What I find interesting is that some people insist that recoil and smash are somehow completely separate concepts rather than two sides of the same coin - a forceful collision between two beyblades that is governed by Newton's 3rd Law.
There is always "recoil" in every collision that "smashes" out a beyblade, and the variables associated with how much are determined by:
1) At what position of the beyblade is the vector of the recoil force being applied, and
2) What is the momentum differential between the two beys.
For variable 1, if the attacking bey collides with another bey on a vector that passes through the center of gravity of both beys (a straight hit), then the recoil vector also passes through the attacker's center of gravity and we will see the attacker bounce back from the collision. If the attacker collides with the other bey on a vector that does not pass through the center of gravity of the other bey (a tangential hit) and it is the "arm" or "wing" of the attacker that hits the other bey, then the recoil vector is expressed by slowing down the rotational speed of the attacker.

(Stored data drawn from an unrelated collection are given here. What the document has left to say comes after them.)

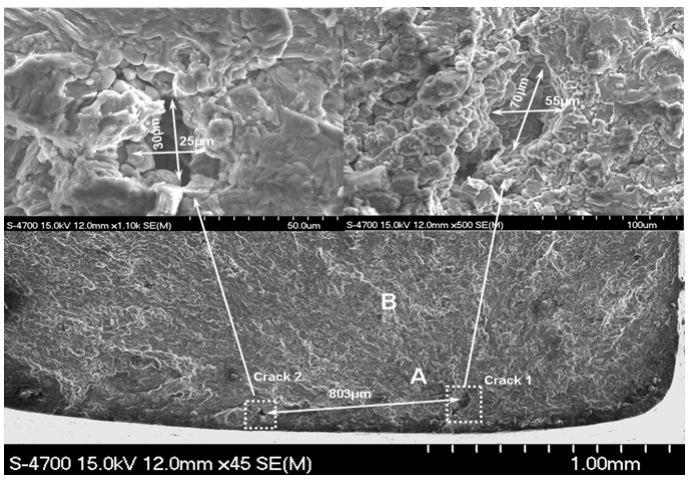
Figure 13. SEM image of a crack initiation site in specimen 8-26 (Fatigue life = 1,325,698 cycles)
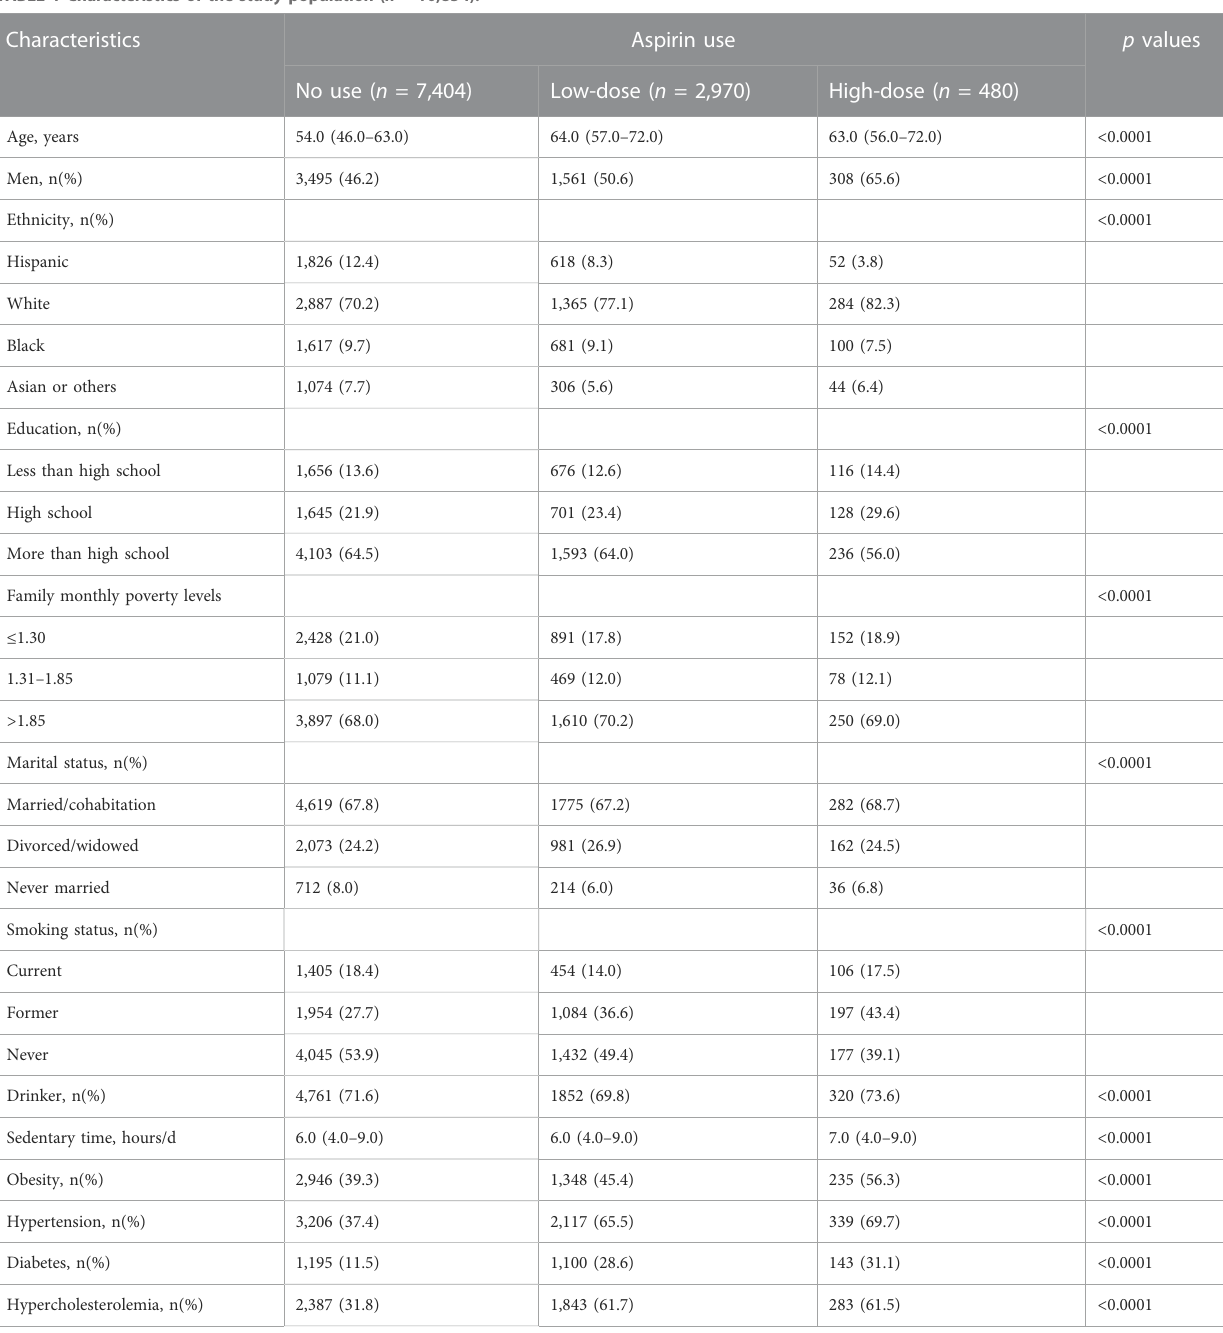
TABLE 1 Characteristics of the study population ( n = 10,854).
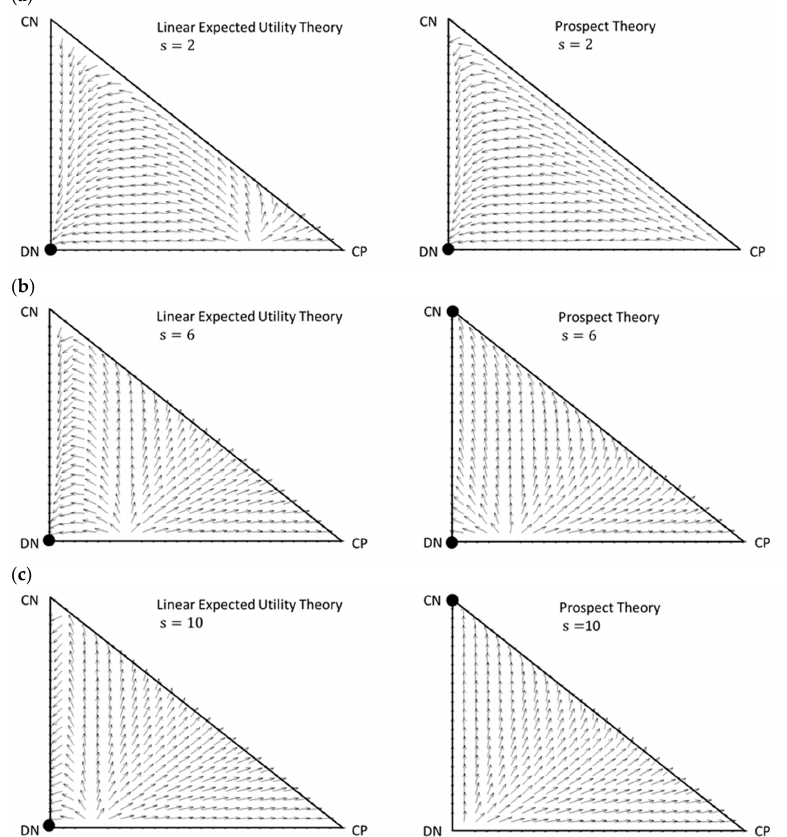
Figure 2. The vector fields yielded by the replicator dynamics for the linear expected utility theory (left panel) and for the prospect theory (right panel). The state space is the simplex defined by ≤ 1,0 ≤ x ≤ 1,0 ≤ x ≤ 1, x + x + x = 1 } , which is drawn as a rectangular ) | 0 ≤ x { ( x 2 2 1 , x 2 , x 4 1 4 1 4 triangle. The arrows in each triangle show in which direction the state ( x 1 , x 2 , x 4 ) evolves in the rectangular triangle (including its edges). Parameters: c = r = 1, b = 4, ε = 0.05. The strength of punishment is varied: ( a ) s = 1, ( b ) s = 6, ( c ) s = 10. Stable fixed points are illustrated as solid circles. We see that CN becomes stable as s becomes larger for prospect theory, while DN is the unique stable fixed point in all cases for the linear expected utility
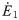
Variance of the noise in the state space of the two competing excitatory subnetworks.
A. Variance of E.1 and B. Variance of E.2 in the state space spanned by E
1 and E
2.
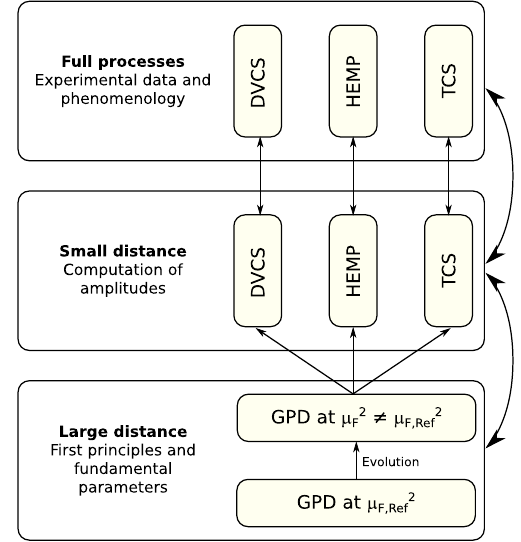
Fig. 3 The computation of an observable in terms of GPDs is gener- ically layered in three basic steps: description of the hadron structure with nonperturbative quantities, computation of coefficient functions, and evaluation of cross sections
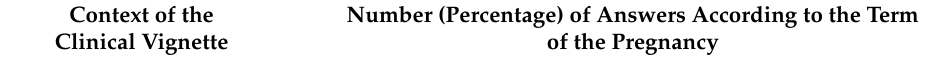
Table 4. Results of clinical scenarios of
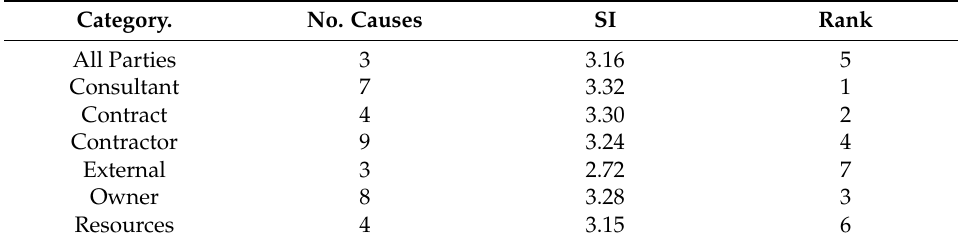
Table 5. Significance index and ranking of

For variable 2, it is much easier to understand. The larger your velocity vector in the direction of the collision and/or the heavier your bey is, the less it will move for any given collision.
This is why I am relatively unconcerned about the supposed recoil of an attacker as long as it has arms or wings. To me, recoil just means that the collision is a straight hit - sometimes you win those and sometimes you lose those, but to the extent that you can launch the bey with great speed you can control whether you win or lose a straight collision. And as long as the attacker has wings, you have a much better chance of avoiding recoil altogether by scoring a tangential hit.
VariAres and Blitz both have prominent arms/wings, and are both great attackers that perform better IRL than LLD does - which is why I feel that they deserve a spot in the top tier above LLD. To me Blitz is less consistent than VariAres, but others' results may vary (pun intended).